SELLAS Outlines 2025 Objectives: Phase 3 REGAL Interim Analysis In January, Phase 2 SLS009 Topline Data And FDA Review Expected 1H 2025, Tambiciclib Named As INN For SLS009, Non-Dilutive Grant Funding Application Submitted For AML Expansion, And Pediatric Program Development Underway

Expected Milestones in 2025:

Galinpepimut-S (GPS): Wilms Tumor-1 (WT1) targeting immunotherapeutic

• Phase 3 REGAL study in AML:
  
   

The interim analysis from the ongoing REGAL global Phase 3 registrational clinical trial of GPS in patients with AML who have achieved complete remission following second-line salvage therapy (CR2 patients) is expected in January 2025. Based on the results of this analysis, the IDMC will provide recommendations to either stop the trial early for efficacy, stop for futility, or continue the study without modification. If the recommendation is to continue without modification, the next and final analysis will take place upon reaching a total of 80 events, as predefined in the study protocol.
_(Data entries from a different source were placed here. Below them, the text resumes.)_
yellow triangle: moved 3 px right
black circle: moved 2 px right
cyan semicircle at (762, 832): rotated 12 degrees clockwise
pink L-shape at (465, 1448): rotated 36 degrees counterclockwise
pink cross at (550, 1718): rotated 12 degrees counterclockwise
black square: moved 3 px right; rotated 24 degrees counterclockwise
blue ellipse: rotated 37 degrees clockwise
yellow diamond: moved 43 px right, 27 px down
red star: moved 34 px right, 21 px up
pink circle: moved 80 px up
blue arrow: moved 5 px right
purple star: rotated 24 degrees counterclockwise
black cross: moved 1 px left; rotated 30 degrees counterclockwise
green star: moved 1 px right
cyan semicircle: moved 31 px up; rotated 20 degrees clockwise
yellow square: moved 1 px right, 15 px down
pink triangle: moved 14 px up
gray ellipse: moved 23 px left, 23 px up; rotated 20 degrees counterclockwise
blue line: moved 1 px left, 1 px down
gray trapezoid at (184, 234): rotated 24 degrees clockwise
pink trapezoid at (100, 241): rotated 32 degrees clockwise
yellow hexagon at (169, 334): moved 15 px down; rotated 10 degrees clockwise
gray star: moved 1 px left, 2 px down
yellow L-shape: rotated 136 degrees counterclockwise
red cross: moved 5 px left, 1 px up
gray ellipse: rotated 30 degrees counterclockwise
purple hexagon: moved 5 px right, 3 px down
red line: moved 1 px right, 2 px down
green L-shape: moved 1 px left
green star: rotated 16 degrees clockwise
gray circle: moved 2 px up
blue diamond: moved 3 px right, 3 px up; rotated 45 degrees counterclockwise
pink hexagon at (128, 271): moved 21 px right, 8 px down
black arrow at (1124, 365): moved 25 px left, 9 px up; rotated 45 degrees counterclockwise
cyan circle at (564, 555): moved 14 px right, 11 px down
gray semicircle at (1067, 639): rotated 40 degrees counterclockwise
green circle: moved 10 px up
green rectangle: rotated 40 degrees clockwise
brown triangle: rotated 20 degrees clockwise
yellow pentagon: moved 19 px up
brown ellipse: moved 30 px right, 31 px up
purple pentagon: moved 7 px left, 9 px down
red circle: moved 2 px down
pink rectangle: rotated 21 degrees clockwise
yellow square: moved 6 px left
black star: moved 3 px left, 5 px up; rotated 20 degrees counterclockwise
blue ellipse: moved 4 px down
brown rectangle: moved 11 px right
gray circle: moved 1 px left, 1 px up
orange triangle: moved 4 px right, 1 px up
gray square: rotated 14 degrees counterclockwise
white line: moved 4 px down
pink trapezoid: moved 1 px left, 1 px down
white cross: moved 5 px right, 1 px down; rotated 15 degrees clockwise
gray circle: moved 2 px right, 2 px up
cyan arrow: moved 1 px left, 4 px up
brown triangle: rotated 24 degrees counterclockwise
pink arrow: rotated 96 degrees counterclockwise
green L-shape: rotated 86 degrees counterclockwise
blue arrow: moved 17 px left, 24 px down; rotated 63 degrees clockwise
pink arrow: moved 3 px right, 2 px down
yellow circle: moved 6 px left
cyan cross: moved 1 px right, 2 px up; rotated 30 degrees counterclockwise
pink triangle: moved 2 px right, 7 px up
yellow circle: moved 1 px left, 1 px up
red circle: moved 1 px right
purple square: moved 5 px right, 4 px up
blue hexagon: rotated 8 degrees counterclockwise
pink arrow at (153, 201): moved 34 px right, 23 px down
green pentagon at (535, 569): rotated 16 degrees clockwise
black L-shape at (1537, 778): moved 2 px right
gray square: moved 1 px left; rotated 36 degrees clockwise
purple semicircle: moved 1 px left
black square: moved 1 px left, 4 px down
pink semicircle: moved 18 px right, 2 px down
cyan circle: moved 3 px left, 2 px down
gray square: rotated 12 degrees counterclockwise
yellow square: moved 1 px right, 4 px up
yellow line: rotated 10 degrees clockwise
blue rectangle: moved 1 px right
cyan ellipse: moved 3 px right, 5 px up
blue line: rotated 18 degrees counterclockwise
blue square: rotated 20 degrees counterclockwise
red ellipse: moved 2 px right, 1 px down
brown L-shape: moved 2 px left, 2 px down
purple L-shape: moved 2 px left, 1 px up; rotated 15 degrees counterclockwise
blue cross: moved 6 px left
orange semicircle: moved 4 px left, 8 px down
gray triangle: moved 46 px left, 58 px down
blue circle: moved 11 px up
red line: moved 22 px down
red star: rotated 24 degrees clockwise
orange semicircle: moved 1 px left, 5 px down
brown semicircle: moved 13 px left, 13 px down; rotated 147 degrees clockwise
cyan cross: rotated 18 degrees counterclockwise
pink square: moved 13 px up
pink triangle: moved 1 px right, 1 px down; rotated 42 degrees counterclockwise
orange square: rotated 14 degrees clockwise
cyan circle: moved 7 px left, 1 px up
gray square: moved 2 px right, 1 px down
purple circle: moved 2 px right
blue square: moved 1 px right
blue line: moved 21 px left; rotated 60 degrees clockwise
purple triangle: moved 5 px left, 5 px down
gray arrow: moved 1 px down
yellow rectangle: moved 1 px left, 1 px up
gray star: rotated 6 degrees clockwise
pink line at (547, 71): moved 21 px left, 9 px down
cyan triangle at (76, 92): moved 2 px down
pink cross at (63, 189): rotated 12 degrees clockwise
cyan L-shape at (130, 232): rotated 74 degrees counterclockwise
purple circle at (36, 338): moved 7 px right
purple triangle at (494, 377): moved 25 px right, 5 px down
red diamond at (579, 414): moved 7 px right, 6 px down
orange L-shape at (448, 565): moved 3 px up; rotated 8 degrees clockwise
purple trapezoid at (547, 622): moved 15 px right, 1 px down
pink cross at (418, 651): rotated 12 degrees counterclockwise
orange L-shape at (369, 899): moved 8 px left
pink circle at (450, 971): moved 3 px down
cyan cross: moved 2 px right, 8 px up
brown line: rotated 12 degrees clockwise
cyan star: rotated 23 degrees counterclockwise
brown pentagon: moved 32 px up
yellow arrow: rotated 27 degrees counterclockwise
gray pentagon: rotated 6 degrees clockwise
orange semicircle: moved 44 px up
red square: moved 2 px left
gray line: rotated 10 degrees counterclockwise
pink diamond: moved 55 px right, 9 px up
SLS009: highly selective CDK9 inhibitor

• Phase 2 clinical trial in AML: Full topline data from expansion cohorts which include AML-MRC patients with ASXL1 mutation (cohort 4) and mutations and cytogenic changes other than ASXL1 (cohort 5) are expected in 1H 2025.
• FDA feedback on regulatory path for r/r AML study expected in 1H 2025.

2024 Key Achievements:

Galinpepimut-S (GPS): Wilms Tumor-1 (WT1) targeting immunotherapeutic

• Phase 3 REGAL study of GPS in AML reached pre-specified threshold of 60 events (deaths) initiating the interim analysis being conducted by the Independent Data Monitoring Committee (IDMC).
  
   

SLS009: highly selective CDK9 inhibitor

• The World Health Organization (WHO) has approved "tambiciclib" as the recommended International Nonproprietary Name (INN) for SLS009
• Reported positive data from the ongoing Phase 2 trial of SLS009 in r/r AML in Q4 2024. The median overall survival (mOS) has not been reached but exceeds 7.7 months at the latest follow-up, marking a significant milestone for patients in this setting, where the expected mOS is historically around 2.5 months. In expansion cohorts in patients with AML-myelodysplasia-related changes (AML-MRC) with ASXL1 mutation and mutations and cytogenic changes other than ASXL1, the ORR was 56% in 9 evaluable for efficacy patients, exceeding pre-specified target response rate of 33%.
• Presented data from Phase 2a trial of SLS009 in r/r AML at the 66th American Society of Hematology (ASH) Annual Meeting & Exposition 2024. Treatment with SLS009 in combination with azacitidine and venetoclax was well tolerated and led to a 50% response rate in the selected optimal dose level of 30 mg twice a week. Clinical activity was even higher in patients with AML-MRC and in particular, those with ASXL1 mutations, suggesting that this subset of patients may exhibit preferential sensitivity to SLS009. In the safety dose of 45mg once a week, SLS009 showed a mOS of 5.5 months.
• Completed enrollment in Phase 2a Trial of SLS009 in r/r AML: 30 patients relapsed after or refractory to venetoclax-based regiments were enrolled ahead of schedule in 5 centers across the US. Except for one, all patients in the Phase 2a trial had adverse risk AML (97%) and were treated with continued venetoclax–azacytidine combination therapy after having failed it or similar venetoclax-based combinations, often more than once.
• Opened enrollment in additional Phase 2 cohorts in venetoclax combinations in r/r AML. Development of SLS009 continues with the opening of two new cohorts - AML MRC with ASXL1 mutations and AML with myelodysplasia related changes other than ASXL1 mutations. These new cohorts are also open for enrollment of certain pediatric patients.
• Announced positive preclinical data indicating ASXL1 mutations as predictors of response to SLS009 in solid cancers.
• Published in Oncotarget, revealing the underlying mechanisms of action behind the anti-proliferative effects of SLS009 in various hematologic malignancies.
• Continued National Cancer Institute (NCI) Pediatric Preclinical in Vivo Testing (PIVOT) Program in pediatric tumor.

Regulatory:

• Received multiple regulatory designations: for GPS: FDA Rare Pediatric Disease Designation (RPDD) for pediatric AML, for SLS009: RPDD for pediatric AML, pediatric acute lymphoblastic leukemia (ALL), FDA Fast Track Designation for AML, and EMA orphan drug designation (ODD) for AML and peripheral T-cell lymphoma (PTCL).